1. Chisato Hamashima, Daisuke Shibuya, Hideo Yamazaki, Kazuhiko Inoue, Akira Fukao, Hiroshi Saito, Tomotaka Sobue. The Japanese Guidelines for Gastric Cancer Screening. Jpn J Clin Oncol 2008; 38(4): 259-267.

2. Statistics and Information Department, Ministry of Health, Labour, and Welfare. National Reports on Cancer Screening Programs 2004. Tokyo: Health and Welfare Statistics Association 2006.

3. Mukuobayashi C, Yanaoka K, Ohata H, et al. Serum pepsinogen and gastric cancer screening. Int Med 2007; 46(6): 261-6 2007.

4. Sugano K. Gastric cancer: Pathogenesis, screening and treatment. Gastrointest Endosc Clin N Am 2008; 18(3): 513-22.

5. Tashiro A, Sano M, Kinameri K et al. Comparing mass screening techniques for gastric cancer in Japan. World Journal of Gastroenterology 2006; 14; 12(30): 4873-4.

6. Riecken B, Pfeiffer R, Ma JL, Jin ML, Li JY, Liu WD, et al. No impact of repeated endoscopic screens on gastric cancer mortality in a prospectively followed Chinese population at high risk. Prev Med 2002; 34: 22-8.

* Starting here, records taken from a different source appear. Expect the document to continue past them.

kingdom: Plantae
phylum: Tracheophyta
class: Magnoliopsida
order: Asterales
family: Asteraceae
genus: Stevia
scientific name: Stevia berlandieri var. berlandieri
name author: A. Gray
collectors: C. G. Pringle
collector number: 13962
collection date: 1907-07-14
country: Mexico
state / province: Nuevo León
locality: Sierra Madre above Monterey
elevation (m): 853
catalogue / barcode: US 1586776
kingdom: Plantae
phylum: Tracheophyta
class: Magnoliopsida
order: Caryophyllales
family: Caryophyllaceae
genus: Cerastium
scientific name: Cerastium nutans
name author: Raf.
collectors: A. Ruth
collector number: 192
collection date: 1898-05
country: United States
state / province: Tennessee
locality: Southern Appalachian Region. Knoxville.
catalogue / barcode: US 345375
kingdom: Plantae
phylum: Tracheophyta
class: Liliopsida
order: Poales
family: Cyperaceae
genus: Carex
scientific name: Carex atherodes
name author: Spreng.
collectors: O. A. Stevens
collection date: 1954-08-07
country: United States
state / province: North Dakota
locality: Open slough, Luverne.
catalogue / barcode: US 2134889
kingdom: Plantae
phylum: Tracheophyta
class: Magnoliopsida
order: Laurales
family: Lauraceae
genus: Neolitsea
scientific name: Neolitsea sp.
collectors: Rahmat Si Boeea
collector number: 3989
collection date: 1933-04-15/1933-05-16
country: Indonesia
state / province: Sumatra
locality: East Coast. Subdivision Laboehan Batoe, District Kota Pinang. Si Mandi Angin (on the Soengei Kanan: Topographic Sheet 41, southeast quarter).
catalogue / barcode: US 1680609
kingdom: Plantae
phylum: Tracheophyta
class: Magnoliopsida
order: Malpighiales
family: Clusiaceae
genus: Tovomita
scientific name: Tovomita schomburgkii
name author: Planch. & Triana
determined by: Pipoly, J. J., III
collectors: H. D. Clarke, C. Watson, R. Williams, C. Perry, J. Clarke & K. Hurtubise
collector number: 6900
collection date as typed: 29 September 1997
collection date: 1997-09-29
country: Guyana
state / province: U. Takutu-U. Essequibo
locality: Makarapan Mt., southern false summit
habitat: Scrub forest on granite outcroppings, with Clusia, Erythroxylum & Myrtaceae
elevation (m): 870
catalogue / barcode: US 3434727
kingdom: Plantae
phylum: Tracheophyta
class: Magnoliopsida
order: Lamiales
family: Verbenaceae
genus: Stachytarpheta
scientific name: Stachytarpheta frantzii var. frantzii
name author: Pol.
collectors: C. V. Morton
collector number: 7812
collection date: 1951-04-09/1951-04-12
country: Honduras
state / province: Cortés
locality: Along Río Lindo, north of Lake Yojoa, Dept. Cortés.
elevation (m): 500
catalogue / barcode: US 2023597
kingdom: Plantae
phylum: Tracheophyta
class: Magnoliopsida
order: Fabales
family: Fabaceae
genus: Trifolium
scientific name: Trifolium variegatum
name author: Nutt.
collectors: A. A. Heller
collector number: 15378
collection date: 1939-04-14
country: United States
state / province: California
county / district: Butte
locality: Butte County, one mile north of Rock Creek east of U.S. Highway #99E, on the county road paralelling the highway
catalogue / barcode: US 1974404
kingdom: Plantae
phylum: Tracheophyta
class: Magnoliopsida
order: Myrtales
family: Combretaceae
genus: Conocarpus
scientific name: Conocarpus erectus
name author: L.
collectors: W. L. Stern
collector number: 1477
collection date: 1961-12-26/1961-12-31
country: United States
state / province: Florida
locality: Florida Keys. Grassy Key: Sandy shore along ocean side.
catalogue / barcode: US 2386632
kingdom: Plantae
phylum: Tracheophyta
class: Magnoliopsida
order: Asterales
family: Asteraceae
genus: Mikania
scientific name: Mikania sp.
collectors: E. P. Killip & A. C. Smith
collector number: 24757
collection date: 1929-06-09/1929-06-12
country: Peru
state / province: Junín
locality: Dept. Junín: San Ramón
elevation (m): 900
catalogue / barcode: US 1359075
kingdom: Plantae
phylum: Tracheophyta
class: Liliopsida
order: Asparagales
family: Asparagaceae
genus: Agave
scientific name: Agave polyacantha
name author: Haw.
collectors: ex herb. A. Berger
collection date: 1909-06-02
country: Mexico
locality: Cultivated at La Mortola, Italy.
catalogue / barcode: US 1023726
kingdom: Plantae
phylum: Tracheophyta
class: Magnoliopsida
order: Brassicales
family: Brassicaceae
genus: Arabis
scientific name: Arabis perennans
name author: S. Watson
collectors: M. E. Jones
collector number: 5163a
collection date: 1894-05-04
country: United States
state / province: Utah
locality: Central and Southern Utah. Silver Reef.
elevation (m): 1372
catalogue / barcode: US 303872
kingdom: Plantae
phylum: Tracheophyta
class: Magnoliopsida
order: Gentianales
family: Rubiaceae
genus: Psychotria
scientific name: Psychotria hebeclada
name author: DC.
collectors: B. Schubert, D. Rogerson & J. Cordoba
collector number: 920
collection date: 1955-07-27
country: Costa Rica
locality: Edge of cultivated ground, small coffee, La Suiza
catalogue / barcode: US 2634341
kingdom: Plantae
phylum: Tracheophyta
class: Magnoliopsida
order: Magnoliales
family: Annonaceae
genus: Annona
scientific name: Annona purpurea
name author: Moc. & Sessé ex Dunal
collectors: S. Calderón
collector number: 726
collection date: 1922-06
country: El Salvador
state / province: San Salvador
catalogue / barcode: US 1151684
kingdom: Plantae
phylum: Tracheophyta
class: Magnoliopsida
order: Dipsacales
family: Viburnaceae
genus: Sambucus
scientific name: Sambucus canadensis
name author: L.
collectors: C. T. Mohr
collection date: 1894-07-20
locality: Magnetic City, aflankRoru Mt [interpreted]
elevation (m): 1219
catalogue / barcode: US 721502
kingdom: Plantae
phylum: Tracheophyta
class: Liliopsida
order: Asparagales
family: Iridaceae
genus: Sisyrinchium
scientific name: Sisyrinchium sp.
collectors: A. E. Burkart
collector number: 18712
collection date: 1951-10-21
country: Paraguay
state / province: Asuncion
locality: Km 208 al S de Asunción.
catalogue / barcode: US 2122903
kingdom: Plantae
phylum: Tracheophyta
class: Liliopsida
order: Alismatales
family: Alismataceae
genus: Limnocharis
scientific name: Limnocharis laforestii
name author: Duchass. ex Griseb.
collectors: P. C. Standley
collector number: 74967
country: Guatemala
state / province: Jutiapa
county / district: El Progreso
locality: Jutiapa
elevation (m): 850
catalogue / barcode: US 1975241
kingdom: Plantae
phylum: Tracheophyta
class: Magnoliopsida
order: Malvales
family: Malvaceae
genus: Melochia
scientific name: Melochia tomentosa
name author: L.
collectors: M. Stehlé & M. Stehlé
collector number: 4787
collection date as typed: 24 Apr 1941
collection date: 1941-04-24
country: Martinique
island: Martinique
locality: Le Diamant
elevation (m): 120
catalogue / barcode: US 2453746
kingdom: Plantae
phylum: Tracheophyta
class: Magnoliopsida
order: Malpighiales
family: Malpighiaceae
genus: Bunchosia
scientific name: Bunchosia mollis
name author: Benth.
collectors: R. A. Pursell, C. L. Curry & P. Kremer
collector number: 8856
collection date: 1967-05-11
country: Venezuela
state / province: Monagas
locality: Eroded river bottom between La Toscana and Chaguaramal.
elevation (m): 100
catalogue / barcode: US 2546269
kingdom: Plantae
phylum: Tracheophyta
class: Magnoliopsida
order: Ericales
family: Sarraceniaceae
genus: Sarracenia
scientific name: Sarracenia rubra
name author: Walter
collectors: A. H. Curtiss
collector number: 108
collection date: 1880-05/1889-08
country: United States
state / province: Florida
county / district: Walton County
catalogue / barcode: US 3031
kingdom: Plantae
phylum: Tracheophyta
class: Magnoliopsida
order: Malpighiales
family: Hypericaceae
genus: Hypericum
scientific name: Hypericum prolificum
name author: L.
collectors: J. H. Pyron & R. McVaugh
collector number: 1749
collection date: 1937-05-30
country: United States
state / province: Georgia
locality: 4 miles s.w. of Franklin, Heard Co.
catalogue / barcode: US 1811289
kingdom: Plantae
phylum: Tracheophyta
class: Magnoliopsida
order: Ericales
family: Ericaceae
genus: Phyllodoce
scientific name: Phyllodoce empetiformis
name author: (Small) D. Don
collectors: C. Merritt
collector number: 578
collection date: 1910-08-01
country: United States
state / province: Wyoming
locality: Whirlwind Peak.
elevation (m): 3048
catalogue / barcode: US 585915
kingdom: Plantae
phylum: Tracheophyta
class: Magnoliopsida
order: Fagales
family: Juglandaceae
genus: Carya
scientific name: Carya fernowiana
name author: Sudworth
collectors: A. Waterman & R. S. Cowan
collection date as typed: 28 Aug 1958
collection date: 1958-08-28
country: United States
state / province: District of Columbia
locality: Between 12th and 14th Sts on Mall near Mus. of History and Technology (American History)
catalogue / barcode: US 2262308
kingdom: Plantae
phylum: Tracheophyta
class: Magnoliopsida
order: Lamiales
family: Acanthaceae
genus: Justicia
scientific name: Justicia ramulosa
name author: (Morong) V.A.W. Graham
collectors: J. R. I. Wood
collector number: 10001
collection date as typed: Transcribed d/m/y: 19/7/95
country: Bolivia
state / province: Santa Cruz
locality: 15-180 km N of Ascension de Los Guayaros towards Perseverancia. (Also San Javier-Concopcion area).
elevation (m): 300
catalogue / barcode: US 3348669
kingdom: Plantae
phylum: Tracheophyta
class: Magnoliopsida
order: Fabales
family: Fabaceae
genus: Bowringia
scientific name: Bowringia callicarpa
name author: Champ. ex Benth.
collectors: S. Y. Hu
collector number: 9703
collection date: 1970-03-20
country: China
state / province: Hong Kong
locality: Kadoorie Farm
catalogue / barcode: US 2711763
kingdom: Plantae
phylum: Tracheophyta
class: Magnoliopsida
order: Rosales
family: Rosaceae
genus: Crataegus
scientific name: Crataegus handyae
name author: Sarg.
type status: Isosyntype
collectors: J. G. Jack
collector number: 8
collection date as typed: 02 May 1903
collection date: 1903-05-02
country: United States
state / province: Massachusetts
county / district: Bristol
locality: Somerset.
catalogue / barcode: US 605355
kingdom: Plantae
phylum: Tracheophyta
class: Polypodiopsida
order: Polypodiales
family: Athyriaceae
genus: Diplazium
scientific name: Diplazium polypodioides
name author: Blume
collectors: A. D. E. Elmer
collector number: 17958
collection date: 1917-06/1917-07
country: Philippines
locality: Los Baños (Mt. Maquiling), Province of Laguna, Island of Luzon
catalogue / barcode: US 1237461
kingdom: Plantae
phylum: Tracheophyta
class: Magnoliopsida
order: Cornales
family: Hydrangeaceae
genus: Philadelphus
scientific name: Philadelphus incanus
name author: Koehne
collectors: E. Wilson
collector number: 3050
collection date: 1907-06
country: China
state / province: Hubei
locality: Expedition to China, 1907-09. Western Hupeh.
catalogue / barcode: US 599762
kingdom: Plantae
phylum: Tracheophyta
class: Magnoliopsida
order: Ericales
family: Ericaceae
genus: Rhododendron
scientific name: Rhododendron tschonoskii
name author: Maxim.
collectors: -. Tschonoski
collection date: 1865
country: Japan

7. Emura F, Mejía J, Mejía M, Osorio C, Hernández C, González I, et al. Utilidad de la cromoendoscopia sistemática en el diagnóstico del cáncer temprano y lesiones gástricas premalignas. Resultado de dos campañas masivas consecutivas de tamizaje en Colombia (2006-2007). Rev Col Gastroenterol 2010; 25(1): 19-30.

8. Fletcher RH, Fletcher SW. Clinical Epidemiology: The essentials. Williams & Wilkins 1996.

9. Rothman K. Epidemiología moderna. Madrid. Díaz de Santos; 1987.